Un tentato furto in una palestra della zona Cecchignola, nel quadrante sud di Roma, si è trasformato in un lungo inseguimento notturno conclusosi con l’arresto di uno dei responsabili. L’episodio è avvenuto nell’area del Laurentino e ha visto l’intervento dei carabinieri del Nucleo Radiomobile, allertati da una società di vigilanza privata che aveva segnalato movimenti sospetti all’interno della struttura.
Secondo quanto ricostruito, due uomini si erano introdotti furtivamente all’interno di una palestra situata in via dei Granatieri, approfittando delle ore notturne e dell’assenza di personale. L’allarme è scattato quando gli operatori della vigilanza hanno notato l’intrusione e hanno immediatamente contattato il numero di emergenza 112.
La fuga a bordo di un furgone
La segnalazione è stata trasmessa in tempo reale a una pattuglia dei carabinieri, che in pochi minuti ha raggiunto la zona indicata. All’arrivo dei militari, un furgone Fiat Doblò è stato visto allontanarsi rapidamente dalla palestra, confermando i sospetti di un furto in corso. A quel punto è iniziato un inseguimento che si è snodato lungo diverse arterie stradali della zona sud della Capitale.
La corsa si è protratta per diversi chilometri, con il veicolo dei fuggitivi che ha tentato di seminare la gazzella dell’Arma, fino a raggiungere via Ardeatina. Proprio lì, grazie a una manovra coordinata, i carabinieri sono riusciti a bloccare il furgone e a mettere in sicurezza uno dei due occupanti.
Un arresto e una fuga nelle campagne
L’uomo fermato è un romano di 45 anni, già noto alle forze dell’ordine per precedenti specifici, che è stato immediatamente immobilizzato e condotto in caserma. Il complice, invece, è riuscito a fuggire a piedi, approfittando dell’oscurità e della presenza di aree rurali e campi nelle vicinanze della via Ardeatina, facendo perdere le proprie tracce.

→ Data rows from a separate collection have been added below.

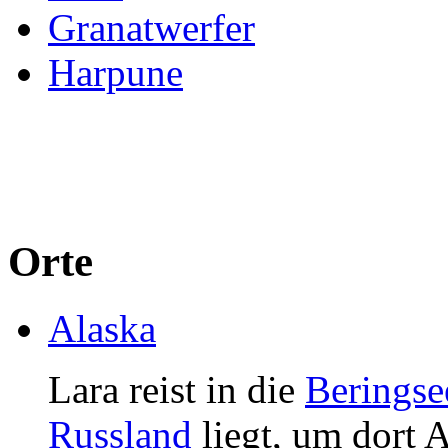
Granatwerfer
Harpune
Orte
Alaska
Lara reist in die
Beringse
Russland
liegt, um dort 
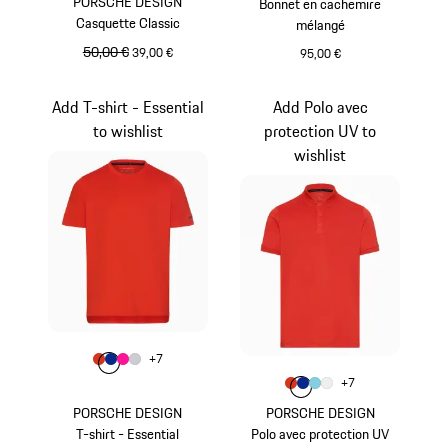
PORSCHE DESIGN
Bonnet en cachemire
Casquette Classic
mélangé
prix initial
50,00 €
prix de vente
39,00 €
95,00 €
Bleu Miami
Noir
Add T-shirt - Essential
Add Polo avec
to wishlist
protection UV to
wishlist
Couleur
+
7
Couleur
Couleur
Couleur
Couleur
Orange Fusion
Bleu
Pink
Gris Clair
Couleur
+
7
Couleur
Couleur
Couleur
Couleur
Orange Fusion
Bleu
Bleu Clair
Blanc
PORSCHE DESIGN
PORSCHE DESIGN
T-shirt - Essential
Polo avec protection UV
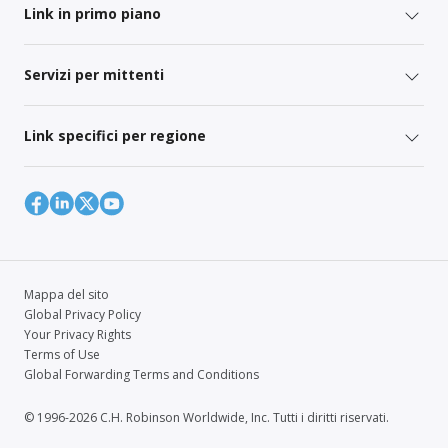
Link in primo piano
Servizi per mittenti
Link specifici per regione
Mappa del sito
Global Privacy Policy
Your Privacy Rights
Terms of Use
Global Forwarding Terms and Conditions
© 1996-2026 C.H. Robinson Worldwide, Inc. Tutti i diritti riservati.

Sono tuttora in corso accertamenti per identificare e rintracciare il secondo uomo, anche attraverso l’analisi delle immagini di videosorveglianza e di eventuali elementi raccolti durante l’intervento.
Il sopralluogo nella palestra
Dopo il fermo, i militari hanno effettuato un accurato sopralluogo all’interno della palestra presa di mira, riscontrando i segni dell’effrazione. Le immagini delle telecamere di sicurezza hanno permesso di ricostruire le fasi del raid: i due ladri erano riusciti a entrare nei locali e avevano preso di mira i distributori automatici di bevande, cercando di forzarli con un grosso cacciavite.
Il tentativo di scasso non si è però concluso come previsto dai malviventi, costretti ad abbandonare l’azione e a fuggire precipitosamente dopo l’attivazione dell’allarme. I danni sono ora oggetto di quantificazione, mentre la refurtiva non risulta essere stata asportata.
In attesa dell’udienza di convalida
Il 45enne arrestato è stato trattenuto presso la caserma dei carabinieri a disposizione dell’autorità giudiziaria. Nella mattinata odierna è previsto il trasferimento presso il tribunale di Roma, a piazzale Clodio, per l’udienza di convalida dell’arresto.
L’episodio riporta l’attenzione sul tema della sicurezza delle strutture sportive e commerciali nelle ore notturne, ma evidenzia anche l’efficacia della collaborazione tra vigilanza privata e forze dell’ordine, che ha permesso di intervenire rapidamente e bloccare uno dei responsabili.